Intervention
Present Tense

In my house live a literary critic and a historian. They do not always get along. Aside from differing views on paint colors, dinner choices, and departure times, a regular dispute erupts concerning verb tenses: present tense or past tense? When you write about a book, do you describe its action in the present tense (Hamlet whines) or in the past tense (Hamlet whined)? Donne writes or Donne wrote? Milton screams or screamed? Is literature art, or is it history? How, exactly, do you tell the difference?
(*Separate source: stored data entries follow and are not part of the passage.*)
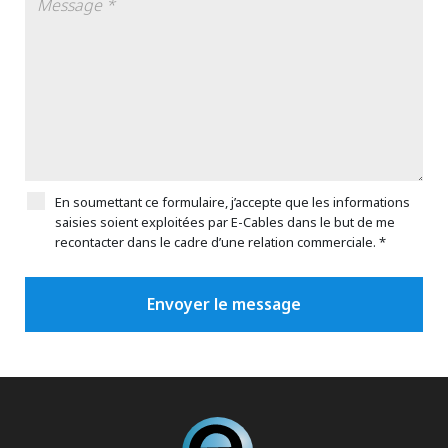
En soumettant ce formulaire, j’accepte que les informations
saisies soient exploitées par E-Cables dans le but de me
recontacter dans le cadre d’une relation commerciale. *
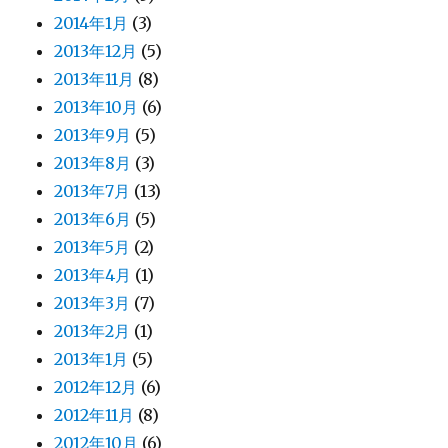
2014年1月
(3)
2013年12月
(5)
2013年11月
(8)
2013年10月
(6)
2013年9月
(5)
2013年8月
(3)
2013年7月
(13)
2013年6月
(5)
2013年5月
(2)
2013年4月
(1)
2013年3月
(7)
2013年2月
(1)
2013年1月
(5)
2012年12月
(6)
2012年11月
(8)
2012年10月
(6)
Undergraduates regularly have a lot of trouble with verb tenses in papers. I spend a lot of time correcting verbs. But I think undergraduates are on to something—or at least, the same thing happens to me all the time. The historian inevitably writes on the drafts of the literary critic: “there is something weird going on with verb tenses in this paragraph.” The question of verb tense in critical writing is also a question of disciplinarity: what, exactly, is it that you are writing? Criticism or historical analysis? How exactly do you move between “back then people thought Puritans were hypocrites” to “Jonson’s Zeal-of-the-Land-Busy acts like a hypocrite”? When do you deploy the present tense of the literary critic, and when do you deploy the past tense of the historian? It is a difficult question to answer, and, really, I am not going to answer it here. I can’t imagine a way in which it could be answered. Instead, I want to suggest that there is a way for the literary critic to have his present tense and some historicism too: that is, to think of literature, and art, as historical when it tries not to be. The now of art authorizes, eventually, the past tense; the commitment to the discipline of literary analysis makes possible historical judgment.

There are a lot of versions of this argument, which usually filter through Kant and Hegel in a dizzying range of possibilities. But I am especially fond of Adorno’s version, briefly put forth here in his short essay “On Lyric Poetry and Society”:

Goethe’s statement in his Maxims and Reflections that what you do not understand you do not possess holds not only for the aesthetic attitude to works of art but for aesthetic theory as well; nothing that is not in the works, not part of their own form, can legitimate a determination of what their substance, that which has entered into their poetry, represents in social terms. To determine that, of course, requires both knowledge of the interior of the works of art and knowledge of the society outside. But this knowledge is binding only if it is rediscovered through complete submission to the matter at hand. (On Lyric Poetry and Society)

“Rediscovered”: what does that mean? Part of it is an old idea. In his famous letter to Francesco Vettori, in which he announces his “small work On Principalities,” Machiavelli remembers Dante’s Paradiso 5.41-42, which “says that what has been learned does not become knowledge unless it is retained.” Knowledge must be retained on the inside (“e fermalvi entro,” writes Dante), and Machiavelli says that in order to retain it he has written The Prince “in which I immerse myself as much as I can in the understandings of this subject.” The notion of rediscover likewise plays a crucial role in Vico’s verum et factum principle: history (what Vico called the world of nations) was (is?) comprehensible to humankind because the human mind was (is?) itself a product of the history it had made (makes?). Erich Auerbach, who does as good a job as anyone of balancing his verb tenses, closely follows Vico: “the investigation of historical processes in the broadest sense…still depends very largely on the investigator’s judgment, that is, on his faculty for ‘rediscovering’ them in his own mind.” (Literary Language and Its Public in Late Latin Antiquity and the Middle Ages, 8).

Adorno revises these arguments for the post-Hegelian world. Retained becomes rediscovered. The historical knowledge promised by the past tense (“rediscovered”) only happens in the present tense (“complete submission to the matter at hand”). And that temporal argument complicates the spatial metaphor in which these sorts of arguments are usually made. To know the inside, you have to know the inside and the outside; retaining is always a repetition. You have to know that there is an inside and an outside, that works of art are “works of art” because they try to follow their own logic: they exist in their own present tense, so to speak. Adorno is no naïve New Critic (were there naïve New Critics?). The line between inside and outside is exactly the problem he is posing for himself; he sounds much like Derrida’s reading of the “parergon” in Kant’s Critique of Judgment. Adorno is posing the question of the inside and the outside, the question of the system and its limit, by insisting that the social—the outside, the world of production, the world of divisions of labor, the world of class, the world of history—only becomes apparent through the inside, through the work of art, as the work (here, the lyric poem) tries to pursue its own logic, its own totality, its own present tense. What a work “represents in social terms” is only legitimately apparent in its form, in the now of the work. If you do not understand the work, if you do not carefully read it, if you do not stay in its present tense, you do not possess what is historical, what is in the past tense.